Saturday, Trump faulted “many sides” for the violence. Monday he called out “the KKK, neo-Nazis, white supremacists and other hate groups.” Then Tuesday, Trump was back blaming “both sides” – which set corporate leaders scurrying away from Trump’s presidential advisory boards and led many Democrats and Republicans to lambaste the president.

For Democrats, the removal of Bannon isn’t enough. House Minority Leader Nancy Pelosi said it was “welcome news, but it doesn’t disguise where President Trump himself stands on white supremacists and the bigoted beliefs they advance.”

The Council for American-Islamic Relations executive director Nihad Awad also welcomed Bannon’s removal from a position he “never should have been given,” and called for the removal of like-minded staffers Stephen Miller, a senior policy adviser, and Sebastian Gorka, a deputy assistant to the president.

Few Republican officials or members of Congress had anything to say about Bannon’s departure. However, Rep. Steve King, R-Iowa, who is close to Bannon, said Trump’s base could revolt. “With Steve Bannon gone, what’s left of the conservative core in the West Wing? Who’s going to carry out the Trump agenda?” he asked in an interview.

“This looks like a purging of conservatives,” King added. “The odds of him completing his campaign promises, even to the limit of his executive authority, have been diminished by this.”

Precarious footing

Early in the administration, Bannon’s high profile put him in precarious footing with a president who doesn’t like having to share magazine covers. As the voice in the White House that prodded Trump in the direction of the “alt-right,” Bannon was seen as the dispensable man.

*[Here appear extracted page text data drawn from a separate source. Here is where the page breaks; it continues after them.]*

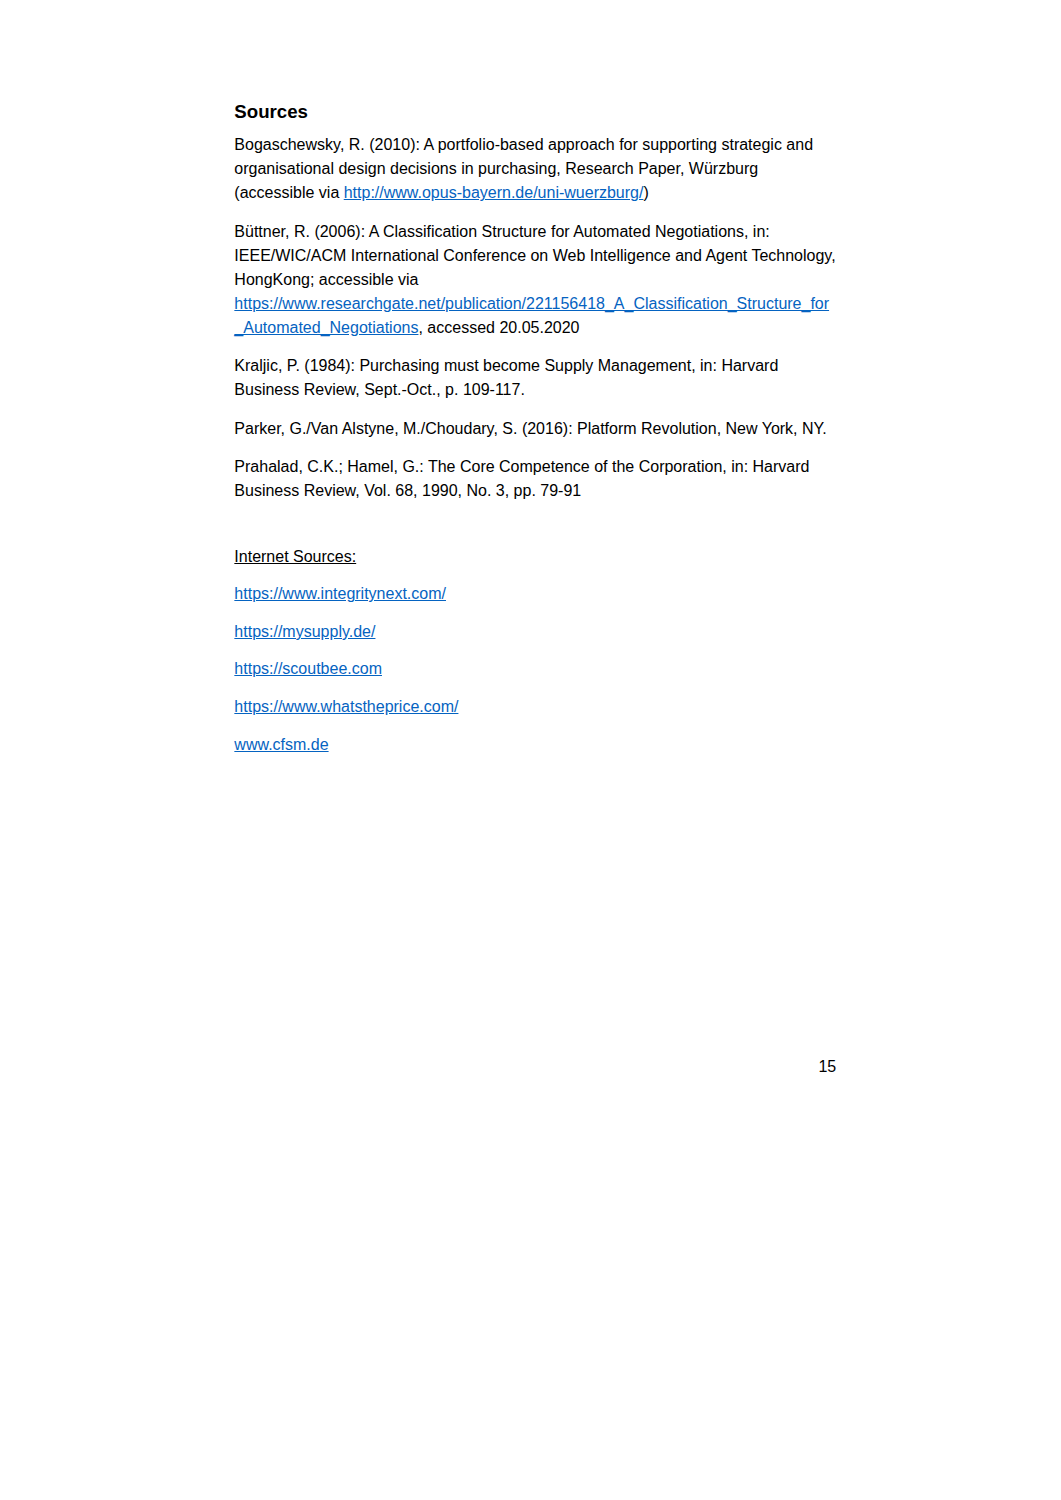Sources
Bogaschewsky, R. (2010): A portfolio-based approach for supporting strategic and organisational design decisions in purchasing, Research Paper, Würzburg (accessible via http://www.opus-bayern.de/uni-wuerzburg/)
Büttner, R. (2006): A Classification Structure for Automated Negotiations, in: IEEE/WIC/ACM International Conference on Web Intelligence and Agent Technology, HongKong; accessible via https://www.researchgate.net/publication/221156418_A_Classification_Structure_for_Automated_Negotiations, accessed 20.05.2020
Kraljic, P. (1984): Purchasing must become Supply Management, in: Harvard Business Review, Sept.-Oct., p. 109-117.
Parker, G./Van Alstyne, M./Choudary, S. (2016): Platform Revolution, New York, NY.
Prahalad, C.K.; Hamel, G.: The Core Competence of the Corporation, in: Harvard Business Review, Vol. 68, 1990, No. 3, pp. 79-91
Internet Sources:
https://www.integritynext.com/
https://mysupply.de/
https://scoutbee.com
https://www.whatstheprice.com/
www.cfsm.de
15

The New York Times reported Monday that even before Charlottesville, Fox News founder Rupert Murdoch had urged Trump to fire the former executive chairman of conservative Breitbart News.

Calls for his scalp did not send Bannon into silence. To the contrary, he began giving interviews at unlikely venues. He contacted a reporter with the left-leaning The American Progress, and without stipulating that the conversation was off-the-record, berated his colleagues. Among other things, he said some were “wetting themselves” over a proposed complaint against Chinese trade practices.

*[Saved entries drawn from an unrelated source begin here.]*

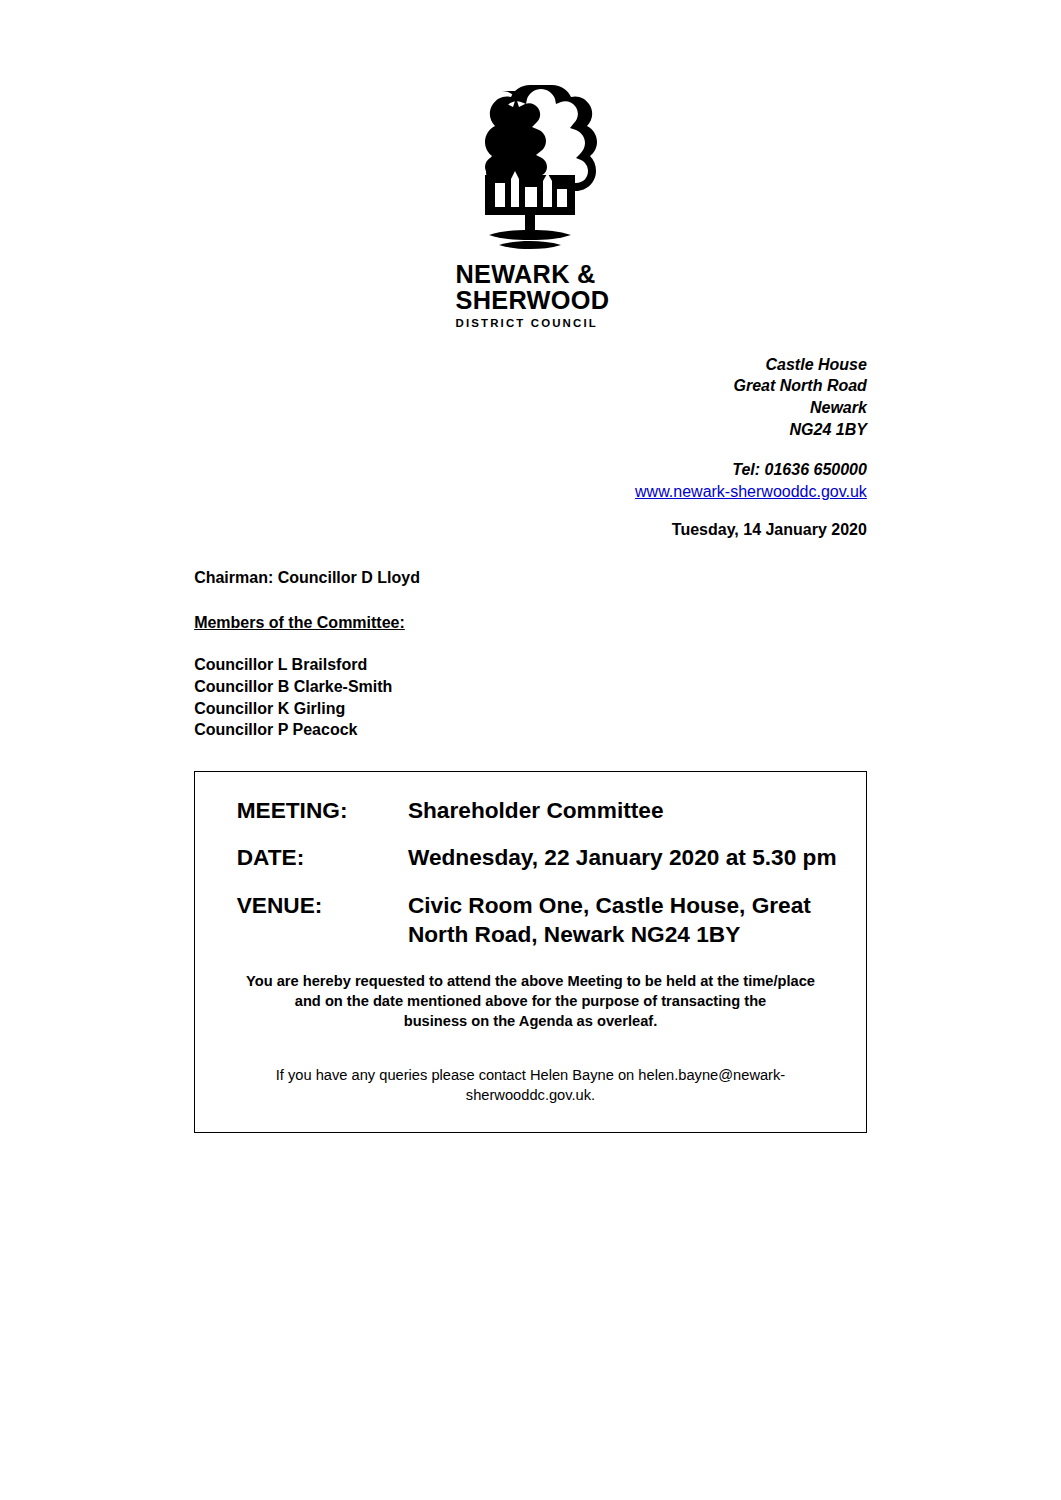NEWARK &
SHERWOOD
DISTRICT COUNCIL
Castle House
Great North Road
Newark
NG24 1BY
Tel: 01636 650000
www.newark-sherwooddc.gov.uk
Tuesday, 14 January 2020
Chairman: Councillor D Lloyd
Members of the Committee:
Councillor L Brailsford
Councillor B Clarke-Smith
Councillor K Girling
Councillor P Peacock
| MEETING: | Shareholder Committee |
| DATE: | Wednesday, 22 January 2020 at 5.30 pm |
| VENUE: | Civic Room One, Castle House, Great North Road, Newark NG24 1BY |
You are hereby requested to attend the above Meeting to be held at the time/place
and on the date mentioned above for the purpose of transacting the
business on the Agenda as overleaf.
If you have any queries please contact Helen Bayne on helen.bayne@newark-sherwooddc.gov.uk.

Then Bannon called the Times and Washington Post.

Bannon’s freelancing brought to mind similar behavior by Trump’s former director of communications, Anthony Scaramucci. During his 10 days on the job, Scaramucci phoned Ryan Lizza of the New Yorker and let loose a barrage of f-bombs and unflattering descriptions of his palace-intrigue rivals.

“Under normal circumstances a senior White House adviser who gets quoted extensively when he’ s not supposed to be ends up being removed,” observed a Republican strategist who has worked with the White House.

Falling staff dominoes

The last month has boomed with the fall of staff dominoes at the White House. Press Secretary Sean Spicer resigned when Trump named Scaramucci director of communications, a position Spicer also had filled.

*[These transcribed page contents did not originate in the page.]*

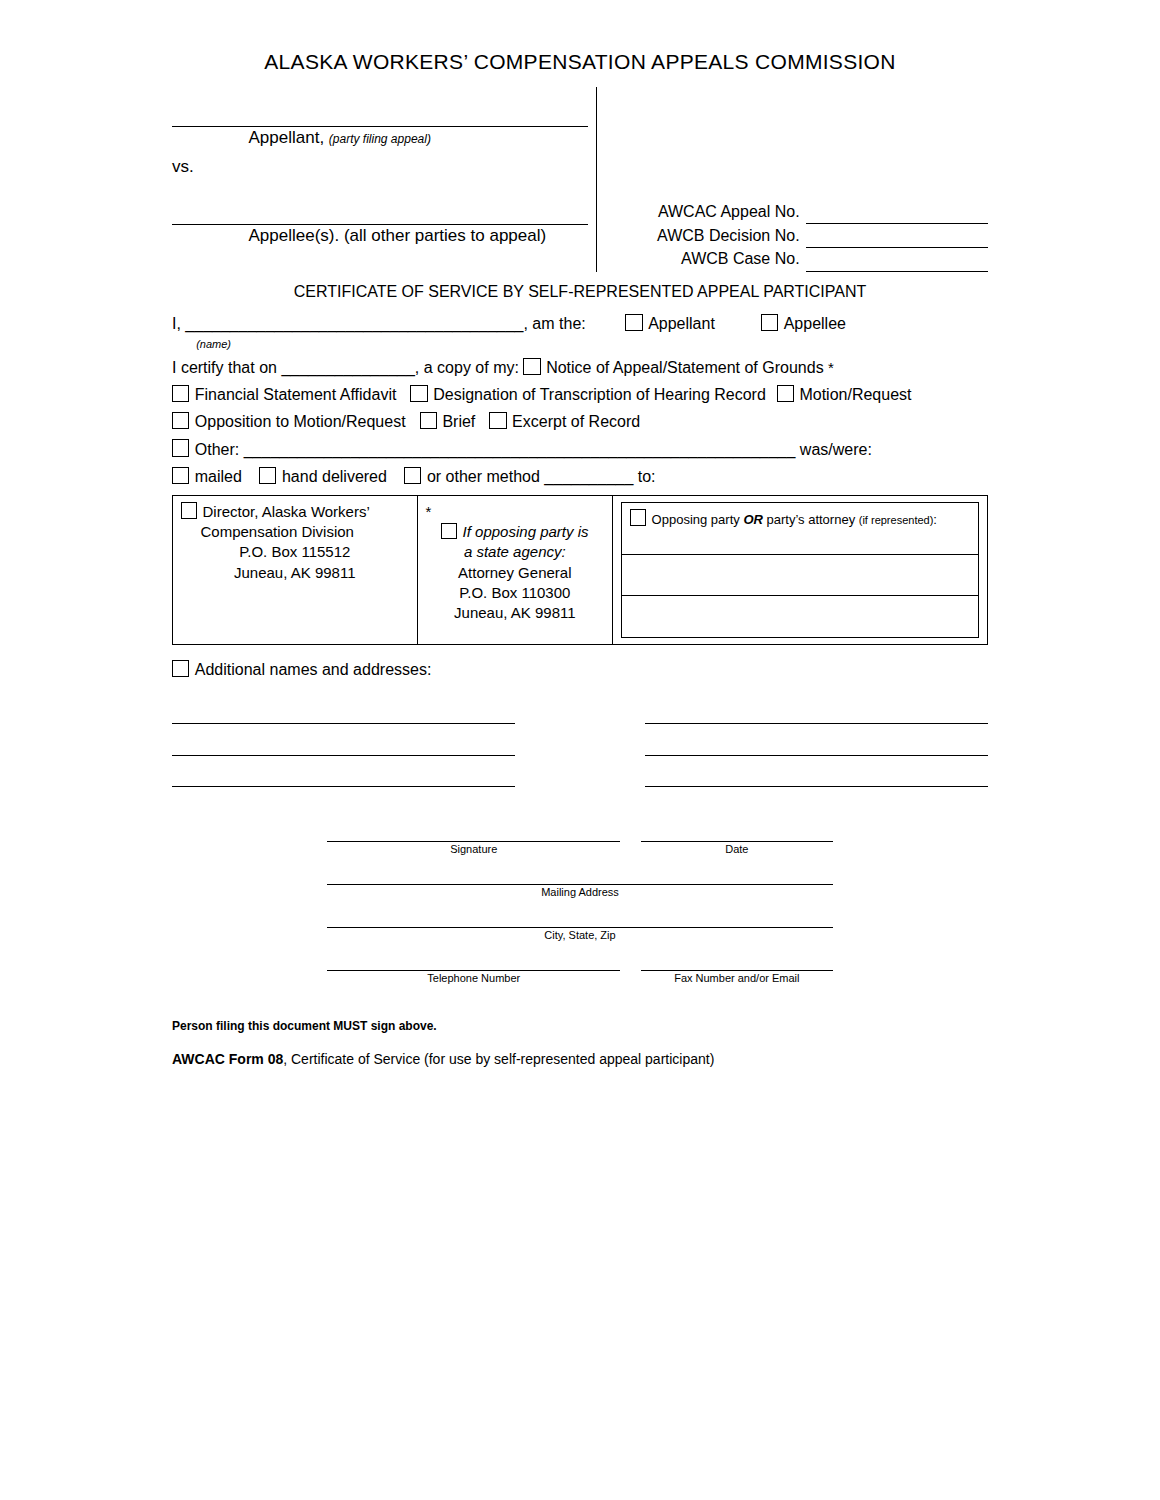ALASKA WORKERS’ COMPENSATION APPEALS COMMISSION
| Appellant, (party filing appeal) vs. Appellee(s). (all other parties to appeal) | / AWCAC Appeal No. / / / AWCB Decision No. / / / AWCB Case No. / / |
CERTIFICATE OF SERVICE BY SELF-REPRESENTED APPEAL PARTICIPANT
I, ______________________________________, am the: Appellant Appellee
(name)
I certify that on _______________, a copy of my: Notice of Appeal/Statement of Grounds *
Financial Statement Affidavit Designation of Transcription of Hearing Record Motion/Request
Opposition to Motion/Request Brief Excerpt of Record
Other: ______________________________________________________________ was/were:
mailed hand delivered or other method __________ to:
| Director, Alaska Workers’ Compensation Division P.O. Box 115512 Juneau, AK 99811 | * If opposing party is a state agency: Attorney General P.O. Box 110300 Juneau, AK 99811 | / Opposing party OR party’s attorney (if represented) : / |
Additional names and addresses:
| Signature | | Date |
| Mailing Address |
| City, State, Zip |
| Telephone Number | | Fax Number and/or Email |
Person filing this document MUST sign above.
AWCAC Form 08, Certificate of Service (for use by self-represented appeal participant)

Later, and also on a Friday afternoon, Trump fired his first chief of staff, Reince Priebus, and replaced him with Kelly. Within hours of being sworn into his new post, Kelly fired Scaramucci.

Less recognizable names also came and went. Mike Dubke resigned after serving three months as communications director. (This week the White House announced the new interim director will be 28-year-old Hope Hicks, who is credited with understanding what Trump wants when dealing with the press.)

Hours after Bannon’s departure was confirmed Friday by the White House, the former Hollywood producer and news executive returned to duty as executive chairman of Breitbart News, the pugilistic conservative website he helped guide before joining Trump’s campaign last August.

“The populist-nationalist movement got a lot stronger today,” Breitbart News Editor-in-Chief Alex Marlow said in a release.

For his part, Bannon said in an interview with the Weekly Standard that he feels “jacked up.”

“Now I’m free,” he said. “I’ve got my hands back on my weapons. Someone said, ‘it’s Bannon the Barbarian.’ I am definitely going to crush the opposition.”